# Cheap racer



## Spoons47 (10 Aug 2018)

Hello all.
my 14 year old son will be undertaking a school project for his Engineering class. So he is looking for a road/racer cycle that he can restore or upgrade components etc. His budget is approx £50 although I could help him a bit if a bargain was to be had. Don't mind travelling a few miles to collect.
Thank you in Advance
Cheers

Simon


----------



## Cycleops (10 Aug 2018)

Be useful if you told us where you're located spoons. Maybe @biggs682 has something in his stable although carriage might kill it.


----------



## biggs682 (10 Aug 2018)

thanks @Cycleops 

@Spoons47 what or how much of a project does your son want ?
ie just a frame and build up or a complete bike to get going again ?
is he going to ride it if so how tall and or what frame size does he want
and your location , i an in Wellingborough nn8 postcode


----------



## Spoons47 (10 Aug 2018)

thanks for your reply.
Ideally he is looking for a complete bike, to get going. He will be riding it as he is in charge of the project and will be financing it. Im in Crawley West Sussex but have a annual gold card so can get cheap train tickets


----------



## Spoons47 (10 Aug 2018)

I've now added my location to the profile, I thought I had already done it.


----------



## twentysix by twentyfive (10 Aug 2018)

Try your local Freegle https://www.ilovefreegle.org/


----------



## Cycleops (10 Aug 2018)

How about these, not too far from you:
https://www.gumtree.com/p/for-sale/...ge-bike-frame-needs-some-attention/1309284539

https://www.gumtree.com/p/for-sale/claud-butler-racing-bicycle-to-restore/1308912827
Should be okay for someone with about a 32" inseam.


----------



## Spoons47 (10 Aug 2018)

thanks cyclops just slightly too big, I've been all over gumtree but will keep looking


----------



## biggs682 (10 Aug 2018)

@Spoons47 how about this 



biggs682 said:


> Just back from picking this very original Dawes Debonair up.
> 
> View attachment 417727
> 
> ...


----------



## Spoons47 (10 Aug 2018)

thanks ill pass it on


----------



## biggs682 (11 Aug 2018)

Spoons47 said:


> thanks ill pass it on


Might give your son an idea what is out there .


----------



## walkman-man (12 Aug 2018)

If you're able to get up to north London, I have an old Elswick frame in around this size. I also have suitable parts to build it up with, but this might too much of a project than he'd wish to tackle?


----------



## WHT (12 Aug 2018)

Spoons47 said:


> Hello all.
> my 14-year-old son will be undertaking a school project for his Engineering class.
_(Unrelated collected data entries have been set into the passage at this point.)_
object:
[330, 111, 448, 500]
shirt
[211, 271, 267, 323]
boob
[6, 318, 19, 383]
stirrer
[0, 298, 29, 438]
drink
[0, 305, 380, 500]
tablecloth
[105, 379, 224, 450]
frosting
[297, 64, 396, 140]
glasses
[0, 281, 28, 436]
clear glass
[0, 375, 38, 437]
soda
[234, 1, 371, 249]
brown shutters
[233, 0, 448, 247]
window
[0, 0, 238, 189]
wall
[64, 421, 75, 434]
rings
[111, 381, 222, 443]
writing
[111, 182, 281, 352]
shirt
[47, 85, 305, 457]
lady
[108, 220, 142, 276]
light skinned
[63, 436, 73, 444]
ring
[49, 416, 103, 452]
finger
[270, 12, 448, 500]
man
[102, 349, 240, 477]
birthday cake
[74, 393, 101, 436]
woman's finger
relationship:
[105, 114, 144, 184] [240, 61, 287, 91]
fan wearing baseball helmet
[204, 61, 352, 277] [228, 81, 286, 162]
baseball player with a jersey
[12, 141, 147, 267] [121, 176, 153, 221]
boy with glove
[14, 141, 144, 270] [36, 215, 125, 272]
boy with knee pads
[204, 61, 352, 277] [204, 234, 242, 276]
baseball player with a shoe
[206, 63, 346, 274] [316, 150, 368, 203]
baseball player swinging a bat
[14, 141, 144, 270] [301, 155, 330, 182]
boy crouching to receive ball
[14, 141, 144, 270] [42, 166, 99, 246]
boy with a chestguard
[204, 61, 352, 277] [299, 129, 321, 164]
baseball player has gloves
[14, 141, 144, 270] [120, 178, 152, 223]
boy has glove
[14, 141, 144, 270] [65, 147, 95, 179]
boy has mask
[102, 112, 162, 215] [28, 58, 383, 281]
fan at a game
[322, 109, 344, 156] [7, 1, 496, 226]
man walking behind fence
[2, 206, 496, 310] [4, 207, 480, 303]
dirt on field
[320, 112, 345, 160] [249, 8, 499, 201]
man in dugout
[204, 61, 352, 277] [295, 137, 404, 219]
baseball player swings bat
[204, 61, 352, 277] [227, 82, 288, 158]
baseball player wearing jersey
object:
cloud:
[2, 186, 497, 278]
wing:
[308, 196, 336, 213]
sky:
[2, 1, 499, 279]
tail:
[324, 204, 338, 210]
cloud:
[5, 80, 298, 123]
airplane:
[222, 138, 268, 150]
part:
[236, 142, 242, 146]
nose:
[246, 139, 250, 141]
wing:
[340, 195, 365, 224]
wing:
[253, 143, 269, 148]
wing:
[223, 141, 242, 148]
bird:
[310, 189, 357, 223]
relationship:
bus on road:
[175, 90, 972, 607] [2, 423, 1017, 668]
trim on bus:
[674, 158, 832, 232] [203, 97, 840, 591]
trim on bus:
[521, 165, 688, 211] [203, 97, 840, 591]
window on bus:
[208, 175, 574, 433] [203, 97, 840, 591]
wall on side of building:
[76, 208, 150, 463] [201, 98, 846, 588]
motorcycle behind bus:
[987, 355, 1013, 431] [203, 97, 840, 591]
So he is looking for a road/racer cycle that he can restore or upgrade components etc. His budget is approx £50 although I could help him a bit if a bargain was to be had. Don't mind travelling a few miles to collect.
> Thank you in Advance
> Cheers
> ...


Look on Gumtree online. That is where I found my 'rescue' bike. Also, the marketplace on facebook is good for secondhand stuff. Ah! See you've already tried gumtree! Try Friday Ad online too.


----------



## Spoons47 (12 Aug 2018)

WHT said:


> Look on Gumtree online. That is where I found my 'rescue' bike. Also, the marketplace on facebook is good for secondhand stuff. Ah! See you've already tried gumtree! Try Friday Ad online too.



Thanks. I’m watching them all.


----------